Cotton balls are a common household item; one that really comes in handy for toddlar arts and craft activities with your little one. All you need is glue, cotton balls and some paper (even paper plates will do!) to make cotton ball art. For example, you can use the cotton balls to make a rain cloud, and maybe tape or glue ribbon to the cloud to make a rainbow or a rain shower. You can paste cotton balls on three round circles to create a snow man, or use the cotton has a character’s hair or beard like a Santa head during the holiday season.
‘Tis the season for winter fun across most of the country. If you’re lucky enough to get a decent amount of snowfall during the winter months, get your kids and toddlers out there to play! Parents can partner with their kids to build snowmen that kids usually only read about in books or folklore. Sledding is an exciting activity however if your child is very young and very small, it would be wise to choose bunny hills, or sled with your child in your lap. Try to avoid sledding too close to trees, fences or walls. We’ve all seen multiple sledding accidents on America’s Funniest Videos to know the hazards involved. Nonetheless, playing in the snow is a special time of year. Start new traditions by treating your child to a cup of hot chocolate with marshmallows after an hour or two of playtime in the snow!
Young children naturally identify with animals. As we read stories to them, and show programs to them with animal characters, they learn how to empathize for animals. Households with family pets often support teaching children how to be compassionate toward animals. PETA encourages parents to teach their children how to be compassionate toward animals. There is nothing more exciting or more educational than a trip to your local zoo where young children can learn about animals. Seeing a variety up close ignites children’s imaginations and expands the possibilities to the world they are learning about around them. The Association of Zoos & Aquariums has a national directory on its website so that you can locate a zoo in your city.
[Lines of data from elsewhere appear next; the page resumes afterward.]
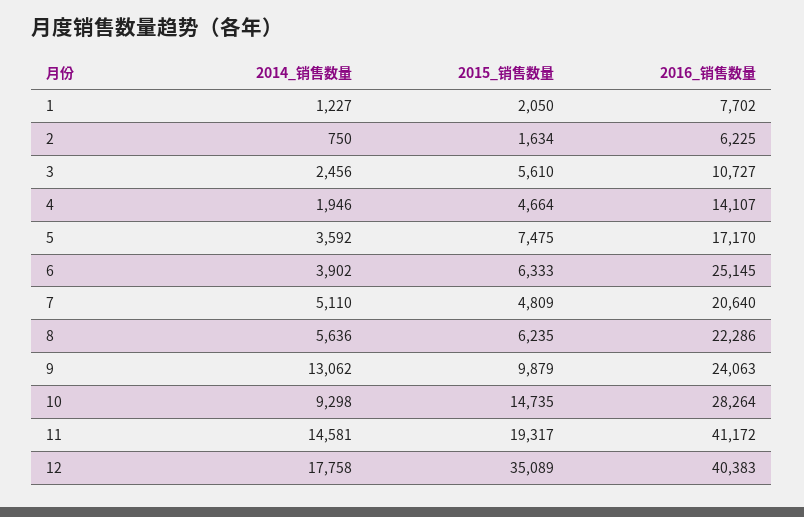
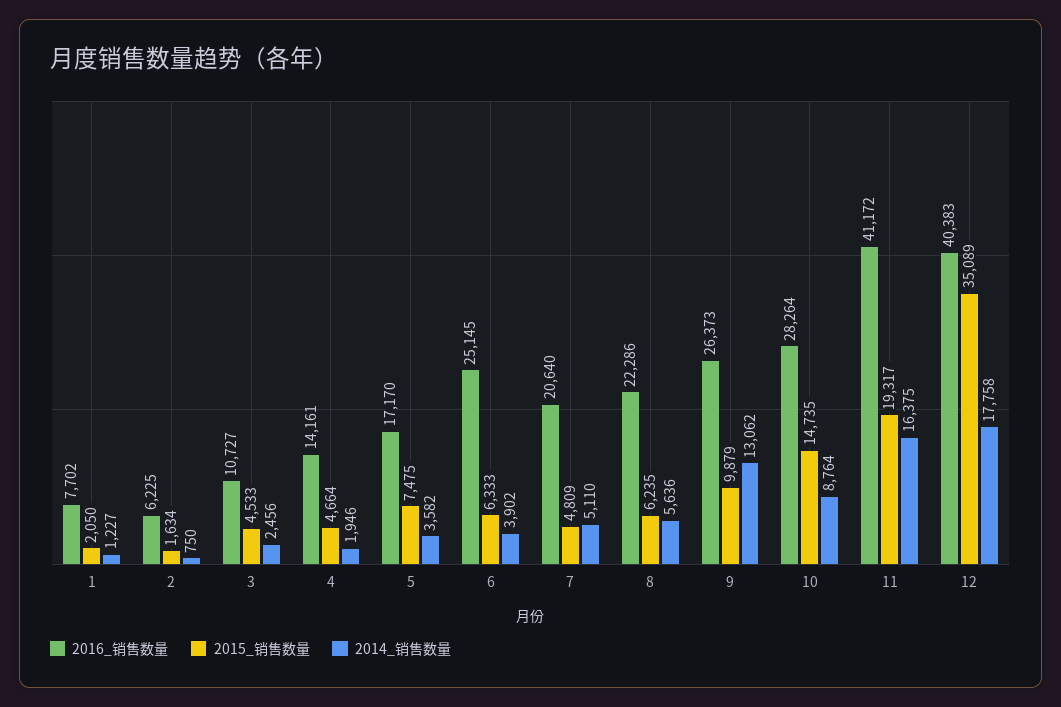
2015_销售数量, 3: 5610 -> 4533
2016_销售数量, 4: 14107 -> 14161
2014_销售数量, 5: 3592 -> 3582
2016_销售数量, 9: 24063 -> 26373
2014_销售数量, 10: 9298 -> 8764
2014_销售数量, 11: 14581 -> 16375

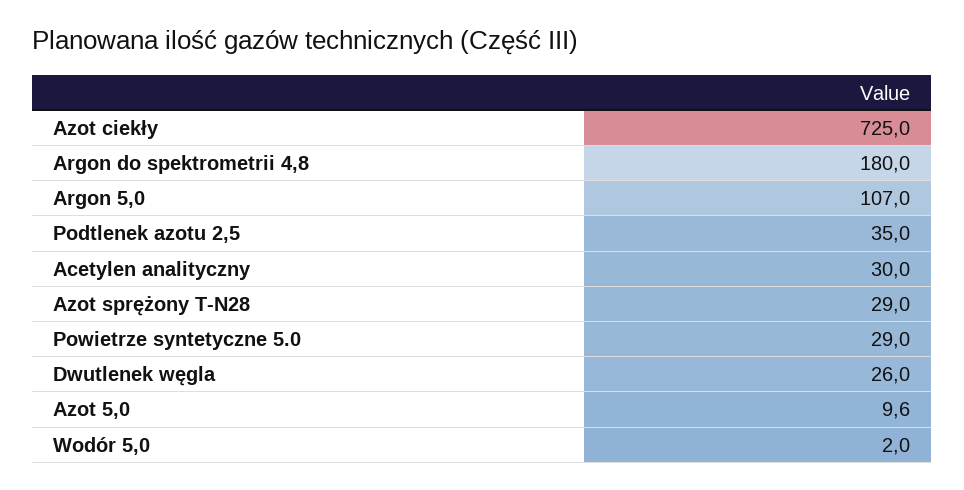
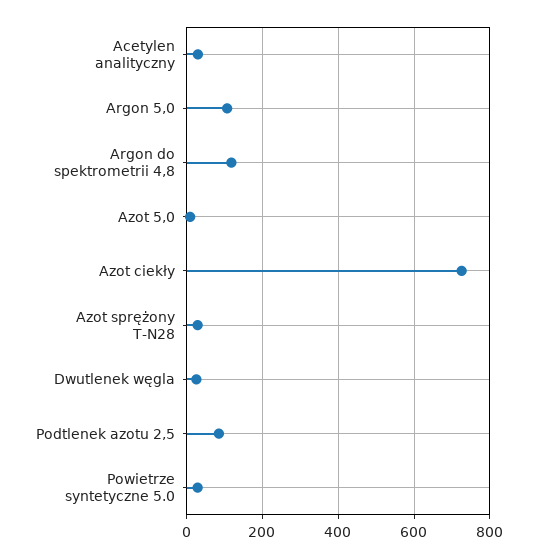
Argon do spektrometrii 4,8: 180 -> 120
Podtlenek azotu 2,5: 35 -> 80
Wodór 5,0: 2 -> none

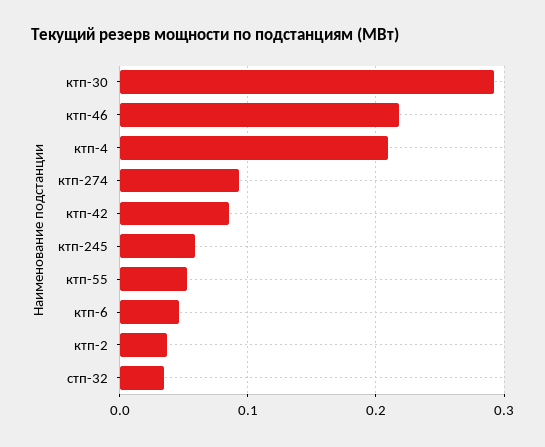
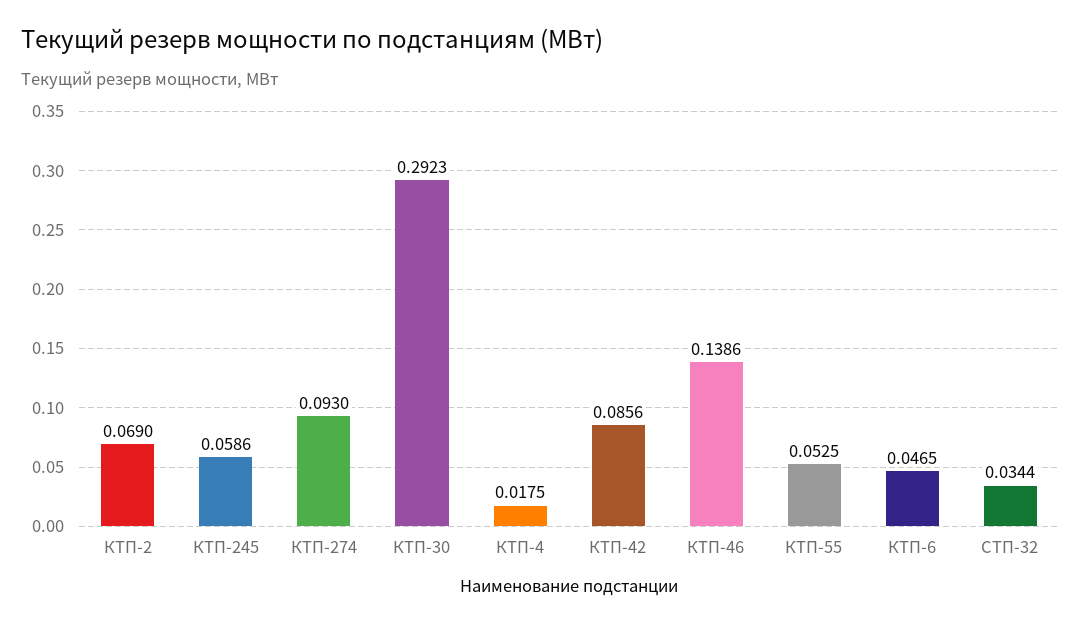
ктп-46: 0.22 -> 0.1386
ктп-4: 0.21 -> 0.0175
ктп-2: 0.04 -> 0.069

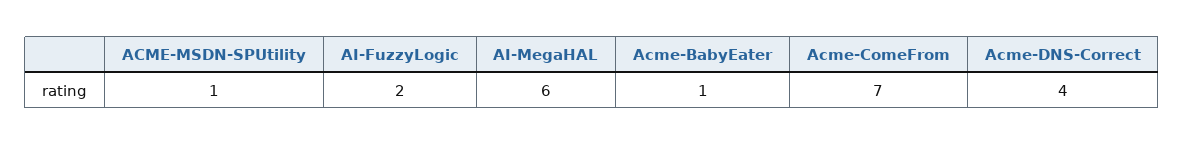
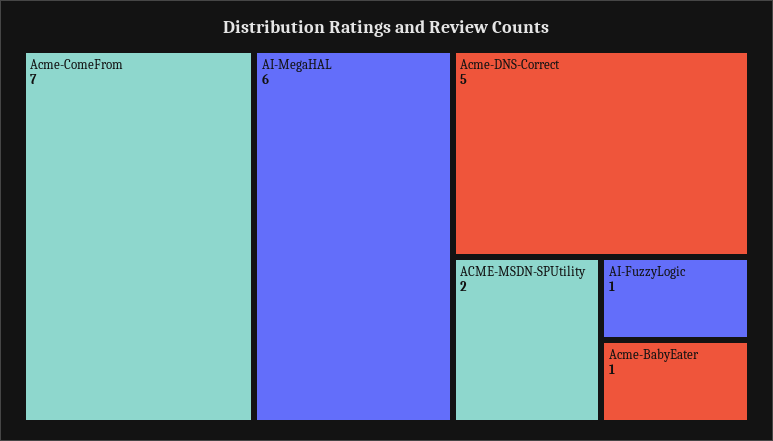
ACME-MSDN-SPUtility: 1 -> 2
AI-FuzzyLogic: 2 -> 1
Acme-DNS-Correct: 4 -> 5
Around age 2, you can introduce tooth care to your toddler. You need a small children’s tooth brush with soft bristles and a children’s toothpaste. Childrens’ toothpastes are sold in many flavors and colorful packages. When you start, you might want to demonstrate how you brush your teeth first.
Then, show your toddler now to show their teeth. Use a pea-size speck of toothpaste on your toddler’s brush and begin to brush your toddler’s front teeth yourself.
It is best to keep your toddler’s tooth brush and toothpaste out of reach unless in supervised situations. At first, your toddler will assume toothpaste is food and immediately try to eat it. Swallowing a trace amount of fluoride is fine, however too much at once or over time is not a good thing. If your toddler swallows a large amount at one time, you will need to contact Poison Control immediately. If your toddler is nibbling away at toothpaste over time it can lead to a minor condition called fluorosis.
Around age 2 or 3 toddlers’ coordination is still evolving. Easy-grip stamps and non-toxic ink pads make an excellent, creative and, more importantly, an accessible tool for toddlers. While many tots will struggle to control a crayon or pencil, toddlers can easily manage their grip on a stamp.
Your toddler simply presses the stamp on the ink pad, then presses the stamp on paper.
The activity requires less coordination than coloring between the lines or even writing alphabet letters with a pencil. Ink is sold in numerous, non-toxic, washable colors. Ink pads are also sold in jumbo-size cases making them even more accessible for toddlers to find with a stamp.
The jumbo-sized ink pads and easy-grip stamps support your toddler’s capability to complete the activity independently.